Bug 109762 - [AMDGPU] flip_done timed out when playing Xonotic
Summary: [AMDGPU] flip_done timed out when playing Xonotic
Status: RESOLVED MOVED
Alias: None
Product: DRI
Classification: Unclassified
Component: DRM/AMDgpu (show other bugs)
Version: unspecified
Hardware: x86-64 (AMD64) Linux (All)
: medium normal
Assignee: Default DRI bug account
QA Contact:
URL:
Whiteboard:
Keywords:
Depends on:
Blocks:
 
Reported: 2019-02-24 19:34 UTC by Amadeusz
Modified: 2019-11-19 09:15 UTC (History)
2 users (show)

See Also:
i915 platform:
i915 features:


Attachments
dmesg (75.36 KB, text/plain)
2019-02-24 19:34 UTC, Amadeusz
no flags Details

Description Amadeusz 2019-02-24 19:34:30 UTC
Created attachment 143453 [details]
dmesg

Hi,

I have frequent gpu hangs when playing Xonotic using amdgpu video driver.

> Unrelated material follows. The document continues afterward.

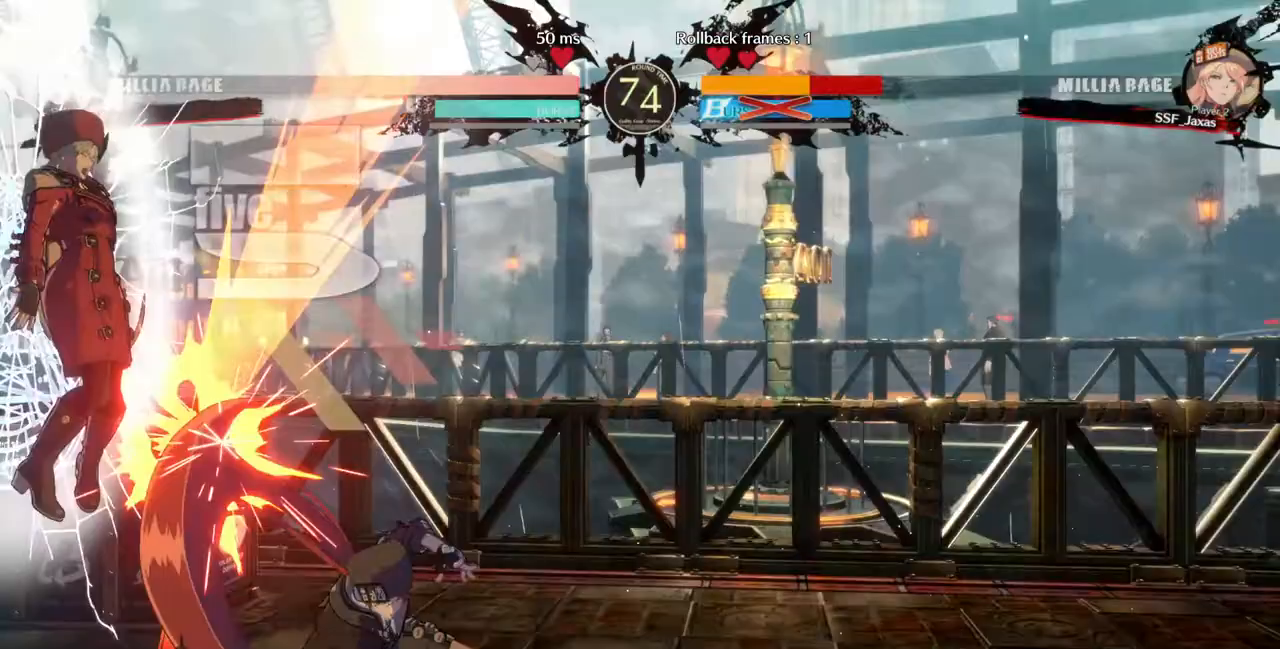
{"dt_ms": 500, "buttons": ["SQUARE", "TRIANGLE", "DPAD_RIGHT"], "events": [[500, "DPAD_LEFT", "up"], [500, "DPAD_RIGHT", "down"]]}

[ 9330.297589] [drm:drm_atomic_helper_wait_for_dependencies] *ERROR* [CRTC:47:crtc-0] flip_done timed out
[ 9340.537609] [drm:drm_atomic_helper_wait_for_dependencies] *ERROR* [PLANE:45:plane-5] flip_done timed out
[ 9340.537682] [drm:amdgpu_dm_atomic_commit_tail [amdgpu]] *ERROR* amdgpu_dm_commit_planes: acrtc 0, already busy
[ 9340.537762] WARNING: CPU: 1 PID: 3733 at drivers/gpu/drm/amd/amdgpu/../display/amdgpu_dm/amdgpu_dm.c:4860 amdgpu_dm_atomic_commit_tail+0x1349/0x14f0 [amdgpu]

full dmesg attached

# uname -r
5.0.0-rc7+

# emerge mesa -pv

These are the packages that would be merged, in order:

Calculating dependencies... done!
[ebuild   R    ] media-libs/mesa-19.0.0_rc4::gentoo  USE="classic dri3 egl gallium gbm gles2 llvm pic vaapi vdpau wayland -d3d9 -debug -gles1 -lm_sensors -opencl -osmesa -pax_kernel (-selinux) -test -unwind -valgrind -vulkan -xa -xvmc" ABI_X86="32 (64) (-x32)" VIDEO_CARDS="i965 intel radeon radeonsi (-freedreno) -i915 (-imx) -nouveau -r100 -r200 -r300 -r600 (-vc4) -virgl (-vivante) -vmware" 0 KiB

Total: 1 package (1 reinstall), Size of downloads: 0 KiB

# cat /etc/X11/xorg.conf.d/video.conf 
#Section "Device"
#       Identifier "Intel Graphics"
#       Driver "modesetting"
#       #Option "GLXVBlank" "off"
#       Option "AccelMethod" "glamor"
#       Option "DRI" "3"
#EndSection

Section "Device"
        Identifier "AMD"
        Driver "amdgpu"
        Option "GLXVBlank" "off"
        Option "AccelMethod" "glamor"
        Option "DRI" "3"
EndSection

# lspci -vvv -s 01:00.0
01:00.0 VGA compatible controller: Advanced Micro Devices, Inc. [AMD/ATI] Tonga PRO [Radeon R9 285/380] (rev f1) (prog-if 00 [VGA controller])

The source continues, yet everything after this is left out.